ECLI:NL:CBB:2004:AO8200
College van Beroep voor het bedrijfsleven
- Eerste en enige aanleg
- W.E. Doolaard
- Rechtspraak.nl
Beroep tegen niet-ontvankelijk verklaring aanvraag akkerbouwsteun
In deze zaak heeft het College van Beroep voor het bedrijfsleven op 21 april 2004 uitspraak gedaan in een geschil tussen appellante, Maatschap A en A-B, en de Minister van Landbouw, Natuur en Voedselkwaliteit. Appellante had op 8 juli 2003 een beroepschrift ingediend tegen een besluit van verweerder van 26 mei 2003, waarin de aanvraag voor akkerbouwsteun niet-ontvankelijk was verklaard. Dit besluit was genomen omdat de aanvraag niet tijdig was ingediend volgens de Regeling EG-steunverlening akkerbouwgewassen. Appellante stelde dat zij haar aanvraag op 9 mei 2002 had verzonden, maar verweerder ontkende de tijdige ontvangst van de aanvraag en verklaarde deze niet-ontvankelijk.
Tijdens de procedure heeft appellante haar standpunt toegelicht en getuigen gehoord, waaronder mevrouw A.F. Oosterhof, die verklaarde dat er administratieve en communicatieve onvolkomenheden bij LASER waren. Het College heeft de argumenten van appellante overwogen, maar oordeelde dat zij niet had aangetoond dat de aanvraag tijdig was verzonden. Het College benadrukte dat het risico van niet-ontvangen post bij de verzender ligt en dat appellante niet kon bewijzen dat zij de aanvraag op tijd had verzonden.
Het College concludeerde dat de beslissing van verweerder om de aanvraag niet-ontvankelijk te verklaren terecht was, en verklaarde het beroep ongegrond. De uitspraak benadrukt het belang van tijdige indiening van aanvragen en de verantwoordelijkheden van de aanvrager in het bestuursrecht.
========================================================================
▶ **TE MAKEN OPDRACHTEN**
1. Vertaal uit de tekst over akkerbouwsteun de volgende zin in het Engels: "Het College benadrukte dat het risico van niet-ontvangen post bij de verzender ligt en dat appellante niet kon bewijzen dat zij de aanvraag op tijd had verzonden."
2. Op welke datum deed het College volgens de tekst over akkerbouwsteun uitspraak?
3. Geef bij elke bewering aan of ze klopt met de tekst over akkerbouwsteun, en citeer de woorden die de doorslag geven. (a) Appellante diende het beroepschrift in op 8 juli 2003. (b) Het College verklaarde het beroep gegrond. (c) Volgens het College ligt het risico van niet-ontvangen post bij de ontvanger.
========================================================================
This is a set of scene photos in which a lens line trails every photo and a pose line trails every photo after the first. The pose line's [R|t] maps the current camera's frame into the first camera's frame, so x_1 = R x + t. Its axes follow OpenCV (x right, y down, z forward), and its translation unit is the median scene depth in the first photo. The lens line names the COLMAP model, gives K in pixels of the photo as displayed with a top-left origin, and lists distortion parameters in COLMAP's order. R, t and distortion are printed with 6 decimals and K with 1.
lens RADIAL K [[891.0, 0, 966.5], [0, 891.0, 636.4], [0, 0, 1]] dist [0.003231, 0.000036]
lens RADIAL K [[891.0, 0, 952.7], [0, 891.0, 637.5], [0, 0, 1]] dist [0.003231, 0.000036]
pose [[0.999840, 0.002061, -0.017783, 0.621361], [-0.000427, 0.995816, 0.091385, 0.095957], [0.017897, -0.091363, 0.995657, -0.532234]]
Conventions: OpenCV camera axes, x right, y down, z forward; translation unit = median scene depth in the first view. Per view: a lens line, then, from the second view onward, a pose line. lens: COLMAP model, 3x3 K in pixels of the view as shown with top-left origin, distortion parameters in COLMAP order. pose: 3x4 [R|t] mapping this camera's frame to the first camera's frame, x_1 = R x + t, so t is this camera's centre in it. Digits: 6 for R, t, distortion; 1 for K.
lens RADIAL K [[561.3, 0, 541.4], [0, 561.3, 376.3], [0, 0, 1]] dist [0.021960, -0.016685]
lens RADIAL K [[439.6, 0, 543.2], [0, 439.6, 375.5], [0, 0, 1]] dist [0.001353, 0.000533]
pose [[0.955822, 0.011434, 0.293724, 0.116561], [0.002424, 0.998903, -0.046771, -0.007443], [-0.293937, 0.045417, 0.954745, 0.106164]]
========================================================================
▶ **LIJST MET OPLOSSINGEN**
1. The Board emphasized that the risk of mail not being received lies with the sender and that the appellant could not prove that it had sent the application on time.

2. Op 21 april 2004.

3.
(a) Ja: "Appellante had op 8 juli 2003 een beroepschrift ingediend"
(b) Nee: "verklaarde het beroep ongegrond"
(c) Nee: "het risico van niet-ontvangen post bij de verzender ligt"